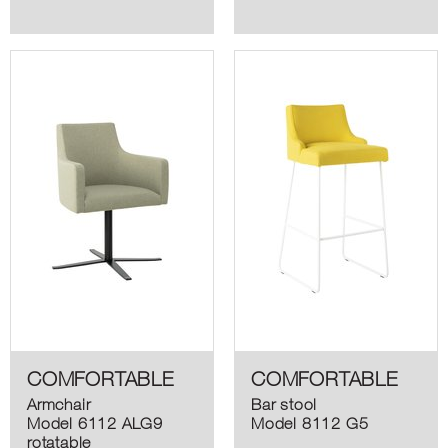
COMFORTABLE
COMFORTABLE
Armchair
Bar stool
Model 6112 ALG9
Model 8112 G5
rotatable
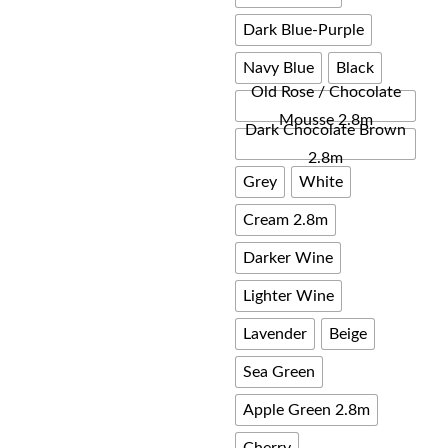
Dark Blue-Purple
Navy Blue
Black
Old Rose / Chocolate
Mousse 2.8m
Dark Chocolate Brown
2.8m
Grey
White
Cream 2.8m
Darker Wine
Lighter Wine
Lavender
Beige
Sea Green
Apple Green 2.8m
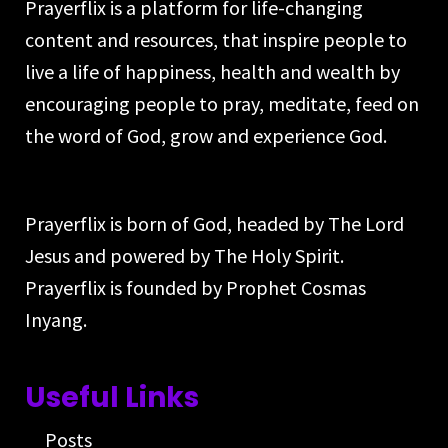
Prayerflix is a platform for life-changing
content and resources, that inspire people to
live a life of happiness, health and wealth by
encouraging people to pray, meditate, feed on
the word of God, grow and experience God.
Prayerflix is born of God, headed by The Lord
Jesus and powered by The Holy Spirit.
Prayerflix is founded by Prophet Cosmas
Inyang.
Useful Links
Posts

--------------------------------------------------

#### Task goal
All that the answer may contain is the exact text of the lines from the one with "Mousse 2.8m" through the last line of the material, pictures excluded.

#### Solution for this problem
Mousse 2.8m
Dark Chocolate Brown
2.8m
Grey
White
Cream 2.8m
Darker Wine
Lighter Wine
Lavender
Beige
Sea Green
Apple Green 2.8m
Prayerflix is a platform for life-changing
content and resources, that inspire people to
live a life of happiness, health and wealth by
encouraging people to pray, meditate, feed on
the word of God, grow and experience God.
Prayerflix is born of God, headed by The Lord
Jesus and powered by The Holy Spirit.
Prayerflix is founded by Prophet Cosmas
Inyang.
Useful Links
Posts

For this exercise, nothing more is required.